A Josefa se le cayó de la mano la copa de vino, que se hizo añicos. Se mandó corriendo a una criada en busca de la comadrona y poco después a por los médicos y un boticario, que entraron desprendiéndose de las capas empapadas. Mi madre no paraba de proferir aquel gañido y yo me tapé los oídos con las manos. Pasó corriendo un cura, acompañado de un muchacho soñoliento que portaba la hostia consagrada. Un paje le tiró del brazo a Josefa y le dijo que alguien aguardaba.
Ella se apartó de la cama, me levantó del suelo, donde estaba arrodillada, y me arrastró hacia la puerta. Supliqué que me dejaran quedarme, pero Josefa me zarandeó y en un brusco susurro me pidió que fuese valiente y me dijo que las oraciones de mi madre por mi seguridad habían recibido respuesta. Estaba allí una monja alta, callada e inmóvil como una estatua, con una capa colgada de un brazo. La desplegó.
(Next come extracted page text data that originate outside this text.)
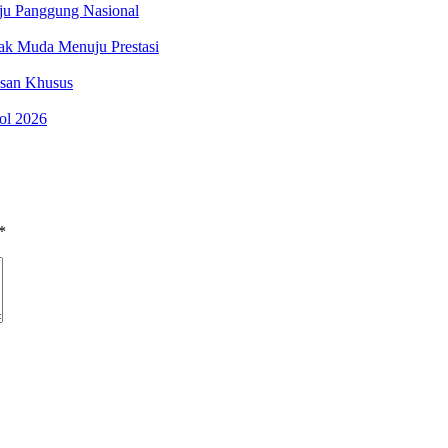
uju Panggung Nasional
nak Muda Menuju Prestasi
esan Khusus
pol 2026
*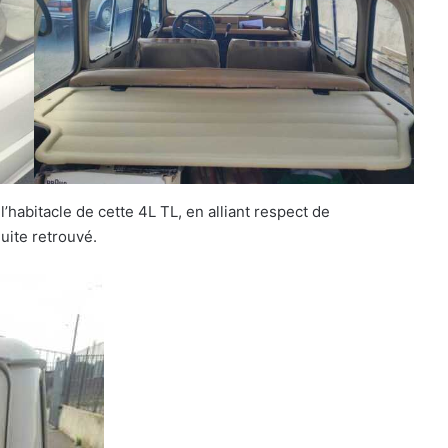
l’habitacle de cette 4L TL, en alliant respect de
duite retrouvé.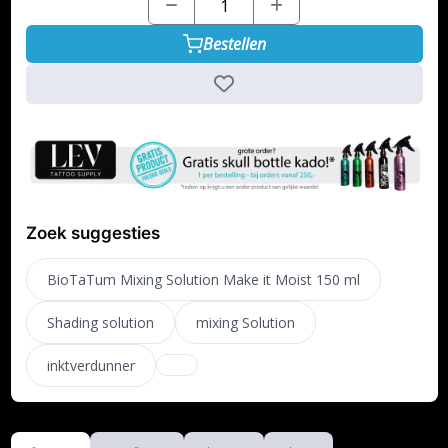
Bestellen
Zoek suggesties
BioTaTum Mixing Solution Make it Moist 150 ml
Shading solution
mixing Solution
inktverdunner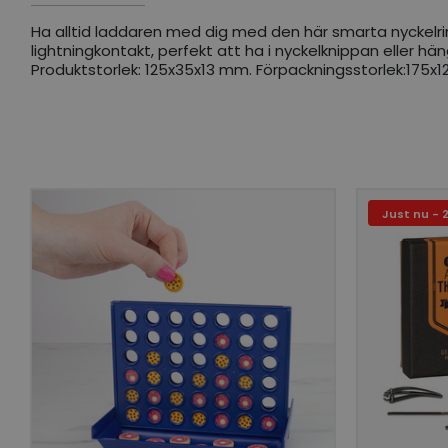
Ha alltid laddaren med dig med den här smarta nyckelri
lightningkontakt, perfekt att ha i nyckelknippan eller 
Produktstorlek: 125x35x13 mm. Förpackningsstorlek:175x12
Just nu - 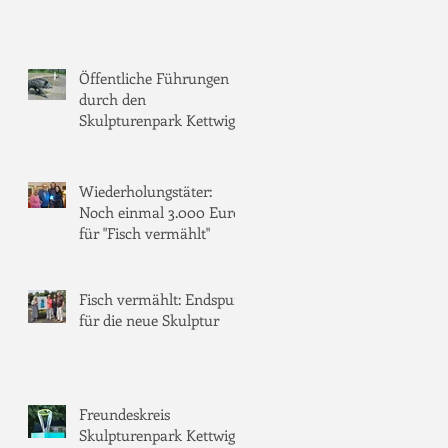
<
Öffentliche Führungen
durch den
Skulpturenpark Kettwig
Wiederholungstäter:
Noch einmal 3.000 Euro
für "Fisch vermählt"
Fisch vermählt: Endspurt
für die neue Skulptur
Freundeskreis
Skulpturenpark Kettwig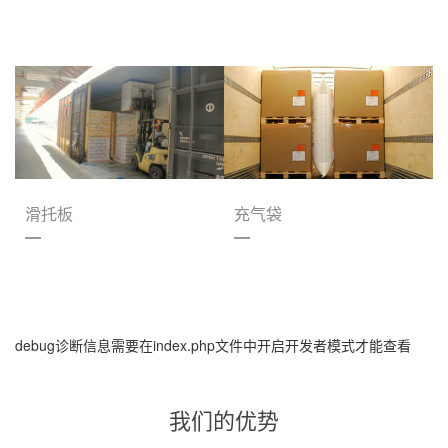
滑托板
充气袋
debug诊断信息需要在index.php文件中开启开发者模式才能查看
我们的优势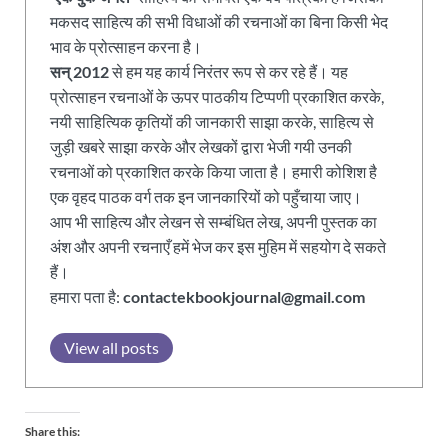
मकसद साहित्य की सभी विधाओं की रचनाओं का बिना किसी भेद
भाव के प्रोत्साहन करना है।
सन् 2012
से हम यह कार्य निरंतर रूप से कर रहे हैं। यह
प्रोत्साहन रचनाओं के ऊपर पाठकीय टिप्पणी प्रकाशित करके,
नयी साहित्यिक कृतियों की जानकारी साझा करके, साहित्य से
जुड़ी खबरे साझा करके और लेखकों द्वारा भेजी गयी उनकी
रचनाओं को प्रकाशित करके किया जाता है। हमारी कोशिश है
एक वृहद पाठक वर्ग तक इन जानकारियों को पहुँचाया जाए।
आप भी साहित्य और लेखन से सम्बंधित लेख, अपनी पुस्तक का
अंश और अपनी रचनाएँ हमें भेज कर इस मुहिम में सहयोग दे सकते
हैं।
हमारा पता है:
contactekbookjournal@gmail.com
View all posts
Share this: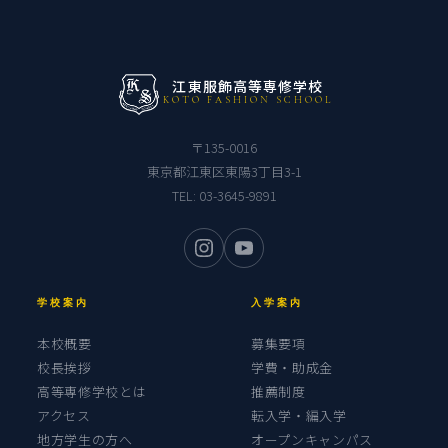
江東服飾高等専修学校
KOTO FASHION SCHOOL
〒135-0016
東京都江東区東陽3丁目3-1
TEL:
03-3645-9891
学校案内
入学案内
本校概要
募集要項
校長挨拶
学費・助成金
高等専修学校とは
推薦制度
アクセス
転入学・編入学
地方学生の方へ
オープンキャンパス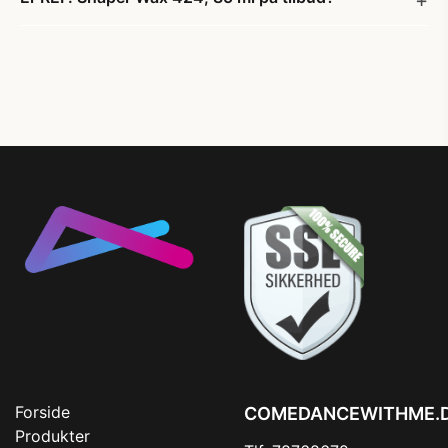
Forside
COMEDANCEWITHME.
Produkter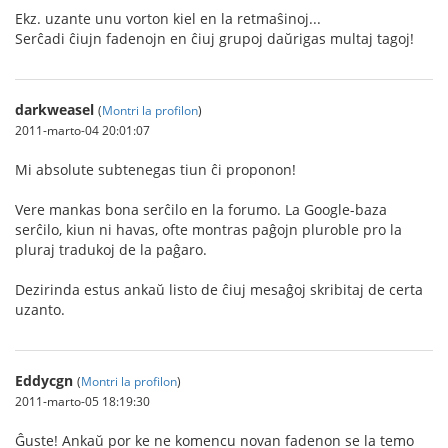
Ekz. uzante unu vorton kiel en la retmaŝinoj...
Serĉadi ĉiujn fadenojn en ĉiuj grupoj daŭrigas multaj tagoj!
darkweasel
(
Montri la profilon
)
2011-marto-04 20:01:07
Mi absolute subtenegas tiun ĉi proponon!
Vere mankas bona serĉilo en la forumo. La Google-baza
serĉilo, kiun ni havas, ofte montras paĝojn pluroble pro la
pluraj tradukoj de la paĝaro.
Dezirinda estus ankaŭ listo de ĉiuj mesaĝoj skribitaj de certa
uzanto.
Eddycgn
(
Montri la profilon
)
2011-marto-05 18:19:30
Ĝuste! Ankaŭ por ke ne komencu novan fadenon se la temo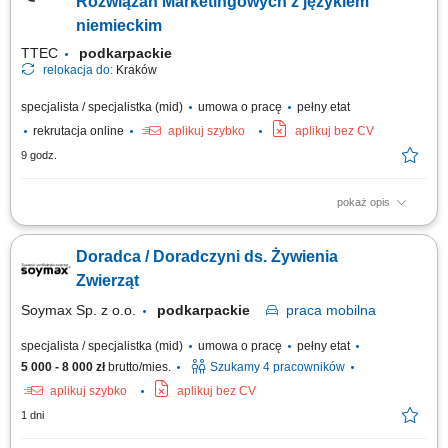
Rozwiązań Marketingowych z językiem
niemieckim
TTEC
podkarpackie
relokacja do:
Kraków
specjalista / specjalistka (mid)
umowa o pracę
pełny etat
rekrutacja online
aplikuj szybko
aplikuj bez CV
9 godz.
pokaż opis
Opis stanowiska prowadzenie konsultacji z klientami i rozwijanie
powierzonych kont biznesowych, rekomendowanie działań
Doradca / Doradczyni ds. Żywienia
zwiększających skuteczność kampanii reklamowych, analizowanie
wyników marketingowych oraz proponowanie nowych możliwości
Zwierząt
rozwoju, aktywne budowanie relacji z klientami i...
Soymax Sp. z o.o.
podkarpackie
praca
mobilna
specjalista / specjalistka (mid)
umowa o pracę
pełny etat
5 000 - 8 000 zł
brutto/mies.
Szukamy 4 pracowników
aplikuj szybko
aplikuj bez CV
1 dni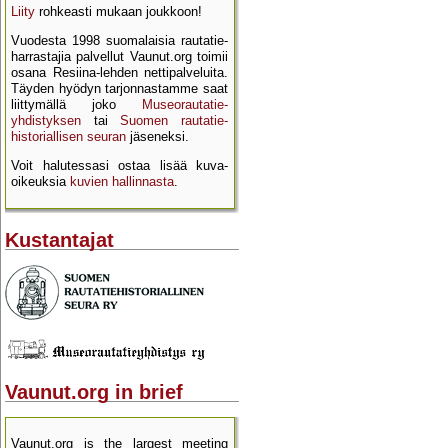
Liity
rohkeasti mukaan joukkoon!
Vuodesta 1998 suomalaisia rautatie­
harrastajia palvellut Vaunut.org toimii
osana Resiina-lehden netti­palveluita.
Täyden hyödyn tarjon­nastamme saat
liittymällä joko
Museo­rautatie­
yhdistyksen
tai
Suomen rautatie­
historial­lisen seuran
jäseneksi.
Voit halutessasi ostaa lisää kuva­
oikeuksia
kuvien hallinnasta
.
Kustantajat
Vaunut.org in brief
Vaunut.org is the largest meeting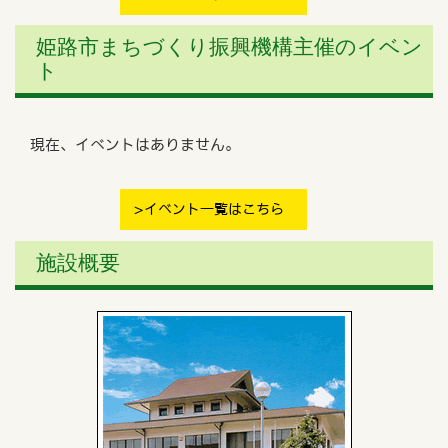
姫路市まちづくり振興機構主催のイベン
ト
現在、イベントはありません。
イベント一覧はこちら
施設概要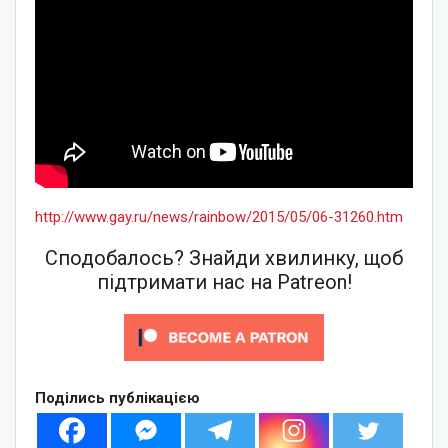
http://www.gay.ru/news/rainbow/2015/05/06-31260.htm
Сподобалось? Знайди хвилинку, щоб
підтримати нас на Patreon!
Поділись публікацією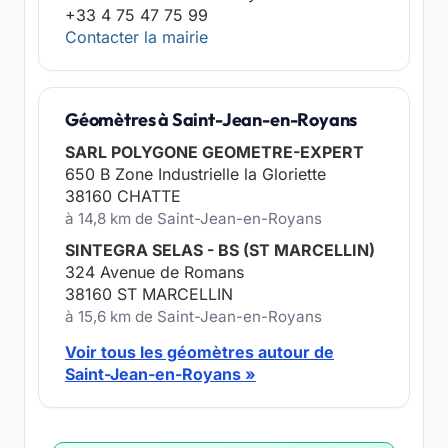
+33 4 75 47 75 99
Contacter la mairie
Géomètres à Saint-Jean-en-Royans
SARL POLYGONE GEOMETRE-EXPERT
650 B Zone Industrielle la Gloriette
38160 CHATTE
à 14,8 km de Saint-Jean-en-Royans
SINTEGRA SELAS - BS (ST MARCELLIN)
324 Avenue de Romans
38160 ST MARCELLIN
à 15,6 km de Saint-Jean-en-Royans
Voir tous les géomètres autour de
Saint-Jean-en-Royans »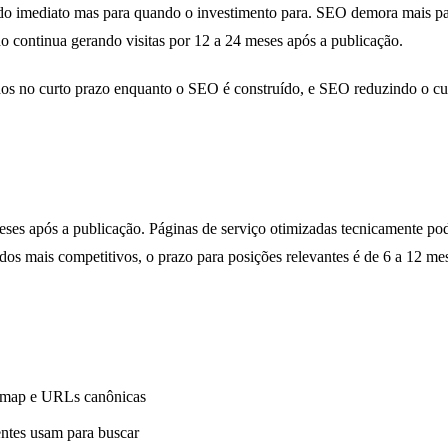
ado imediato mas para quando o investimento para. SEO demora mais p
o continua gerando visitas por 12 a 24 meses após a publicação.
tados no curto prazo enquanto o SEO é construído, e SEO reduzindo o cu
ses após a publicação. Páginas de serviço otimizadas tecnicamente p
s mais competitivos, o prazo para posições relevantes é de 6 a 12 me
itemap e URLs canônicas
entes usam para buscar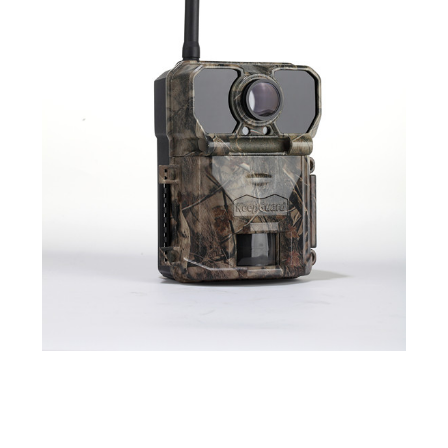
MAPPA
DEL
SITO
POLITICA
SULLA
PRIVACY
—Soy sor Arsínoe —me dijo en voz baja—. No hagas ruido y ponte esto.
Me escapé, pero Josefa agarró la capa y me envolvió en ella tan fuerte que no me podía mover.
—¡Ve con sor Arsínoe! —me ordenó mientras yo forcejeaba y daba patadas—. Si quieres a tu madre, ¡vete enseguida! ¡Márchate!
Me llevó por un pasillo oscuro y una escalera de servicio que conducía a las cocinas y las despensas, luego salimos por una puerta pequeña que se usaba cuando los repartidores traían los víveres. Un carruaje con las cortinas corridas aguardaba bajo la lluvia. La monja me metió dentro y aquí estoy. Josefa y mi madre se han confabulado contra mí y me han enviado aquí. Jamás las perdonaré.